==== PAGE TEXT ====

From the north, you can’t see Red Rock until your almost on top of it.  It’s a pockmarked, gnarly looking butte to the right of US91, a mere point of minor geological interest, I thought, until I reached a small installation with some geological information from the always-helpful Idaho Historical Society.  What I learned from their rustic sign was that this rock formation and the gap in which it sits was the outlet to a vast inland lake — a sea almost — which extended from this point in the north down the broad valley in front of me through the Salt Lake basin and all the way down far far into Nevada.  In fact, the current Great Salt Lake (shrinking still) is but a remnant of this truly massive body of water which dominated the entire region until about 8,000 years ago when it began to recede and disappear due to a drying of the climate.  Right under Red Rock flowed a rushing river with the volume of the Amazon which helped to drain the lake.  Eventually it drained it totally — and the lakebed was now a desert, or a marsh, or in places a pasture.  But scanning to the south, I could almost see its ancient contours marked on the hills and mountains all around — a broad, flat-bottomed valley which was the lake’s old bottom.  And the high mountains, re-encroaching on my journey for the first time in a week — these would have been made islands or isthmuses by the expansive waters.

In deep time, no one owns the earth.  It sweeps away the living and the dead.  Seas rise and fall, climates change, entire ecosystems collapse or are birthed.  This is a source of fascination for me, and of comfort.  Because it seems so often that in the short term we do our best to dominate the land, to steal it and its products and to water our crops with the blood of other people.  And so it was in this valley.

==== INPUT DATA ====

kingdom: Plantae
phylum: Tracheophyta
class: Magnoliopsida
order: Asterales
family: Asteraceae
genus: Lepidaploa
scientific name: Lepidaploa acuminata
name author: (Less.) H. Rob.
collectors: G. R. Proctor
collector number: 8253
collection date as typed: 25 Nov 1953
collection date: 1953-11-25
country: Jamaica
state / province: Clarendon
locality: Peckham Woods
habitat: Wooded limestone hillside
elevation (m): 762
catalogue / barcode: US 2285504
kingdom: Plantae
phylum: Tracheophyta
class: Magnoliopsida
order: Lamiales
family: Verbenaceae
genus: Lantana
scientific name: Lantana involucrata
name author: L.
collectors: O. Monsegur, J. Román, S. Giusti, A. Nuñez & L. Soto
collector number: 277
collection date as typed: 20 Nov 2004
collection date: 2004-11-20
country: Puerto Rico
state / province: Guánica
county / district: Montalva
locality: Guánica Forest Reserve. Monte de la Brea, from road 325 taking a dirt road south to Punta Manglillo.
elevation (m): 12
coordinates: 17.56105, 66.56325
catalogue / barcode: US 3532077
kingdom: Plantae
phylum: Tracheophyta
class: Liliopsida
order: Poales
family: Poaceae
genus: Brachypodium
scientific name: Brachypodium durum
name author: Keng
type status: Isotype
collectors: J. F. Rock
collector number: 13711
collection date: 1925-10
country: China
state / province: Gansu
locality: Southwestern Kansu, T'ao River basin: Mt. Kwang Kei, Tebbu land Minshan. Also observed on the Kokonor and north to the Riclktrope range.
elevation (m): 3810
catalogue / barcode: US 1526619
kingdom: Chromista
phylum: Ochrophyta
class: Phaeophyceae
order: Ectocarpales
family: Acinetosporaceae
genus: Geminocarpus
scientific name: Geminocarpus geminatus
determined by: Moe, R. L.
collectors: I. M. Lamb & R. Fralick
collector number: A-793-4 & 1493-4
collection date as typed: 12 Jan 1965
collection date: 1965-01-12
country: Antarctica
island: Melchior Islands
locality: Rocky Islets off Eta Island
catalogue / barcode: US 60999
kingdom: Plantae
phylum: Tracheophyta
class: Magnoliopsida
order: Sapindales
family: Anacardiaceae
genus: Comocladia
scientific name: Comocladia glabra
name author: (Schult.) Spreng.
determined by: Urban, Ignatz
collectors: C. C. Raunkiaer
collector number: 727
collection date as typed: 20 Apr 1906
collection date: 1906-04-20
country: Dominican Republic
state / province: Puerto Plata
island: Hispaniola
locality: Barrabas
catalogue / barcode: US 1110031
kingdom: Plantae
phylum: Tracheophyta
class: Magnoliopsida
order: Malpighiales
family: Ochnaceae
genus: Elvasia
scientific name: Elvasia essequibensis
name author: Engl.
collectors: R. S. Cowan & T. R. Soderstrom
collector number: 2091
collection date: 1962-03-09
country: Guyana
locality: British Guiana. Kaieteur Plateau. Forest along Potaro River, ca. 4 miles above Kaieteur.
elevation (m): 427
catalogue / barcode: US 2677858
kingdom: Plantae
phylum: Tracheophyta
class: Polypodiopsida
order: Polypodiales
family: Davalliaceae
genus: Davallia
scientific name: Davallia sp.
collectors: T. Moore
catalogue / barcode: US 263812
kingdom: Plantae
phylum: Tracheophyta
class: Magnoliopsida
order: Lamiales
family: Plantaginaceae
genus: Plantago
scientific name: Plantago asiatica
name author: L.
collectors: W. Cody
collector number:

====

TASKS AND EXERCISES
- A) Write out the Red Rock passage word for word between "In deep time, no" and "was in this valley.", inclusive.
- B) In the plant listing, repeat the lines from its first line to the line holding "scientific name: Comocladia glabra", inclusive, keeping each one unchanged.

RESPONSES FOR EACH TASK
- A)
In deep time, no one owns the earth.  It sweeps away the living and the dead.  Seas rise and fall, climates change, entire ecosystems collapse or are birthed.  This is a source of fascination for me, and of comfort.  Because it seems so often that in the short term we do our best to dominate the land, to steal it and its products and to water our crops with the blood of other people.  And so it was in this valley.

- B)
kingdom: Plantae
phylum: Tracheophyta
class: Magnoliopsida
order: Asterales
family: Asteraceae
genus: Lepidaploa
scientific name: Lepidaploa acuminata
name author: (Less.) H. Rob.
collectors: G. R. Proctor
collector number: 8253
collection date as typed: 25 Nov 1953
collection date: 1953-11-25
country: Jamaica
state / province: Clarendon
locality: Peckham Woods
habitat: Wooded limestone hillside
elevation (m): 762
catalogue / barcode: US 2285504
kingdom: Plantae
phylum: Tracheophyta
class: Magnoliopsida
order: Lamiales
family: Verbenaceae
genus: Lantana
scientific name: Lantana involucrata
name author: L.
collectors: O. Monsegur, J. Román, S. Giusti, A. Nuñez & L. Soto
collector number: 277
collection date as typed: 20 Nov 2004
collection date: 2004-11-20
country: Puerto Rico
state / province: Guánica
county / district: Montalva
locality: Guánica Forest Reserve. Monte de la Brea, from road 325 taking a dirt road south to Punta Manglillo.
elevation (m): 12
coordinates: 17.56105, 66.56325
catalogue / barcode: US 3532077
kingdom: Plantae
phylum: Tracheophyta
class: Liliopsida
order: Poales
family: Poaceae
genus: Brachypodium
scientific name: Brachypodium durum
name author: Keng
type status: Isotype
collectors: J. F. Rock
collector number: 13711
collection date: 1925-10
country: China
state / province: Gansu
locality: Southwestern Kansu, T'ao River basin: Mt. Kwang Kei, Tebbu land Minshan. Also observed on the Kokonor and north to the Riclktrope range.
elevation (m): 3810
catalogue / barcode: US 1526619
kingdom: Chromista
phylum: Ochrophyta
class: Phaeophyceae
order: Ectocarpales
family: Acinetosporaceae
genus: Geminocarpus
scientific name: Geminocarpus geminatus
determined by: Moe, R. L.
collectors: I. M. Lamb & R. Fralick
collector number: A-793-4 & 1493-4
collection date as typed: 12 Jan 1965
collection date: 1965-01-12
country: Antarctica
island: Melchior Islands
locality: Rocky Islets off Eta Island
catalogue / barcode: US 60999
kingdom: Plantae
phylum: Tracheophyta
class: Magnoliopsida
order: Sapindales
family: Anacardiaceae
genus: Comocladia
scientific name: Comocladia glabra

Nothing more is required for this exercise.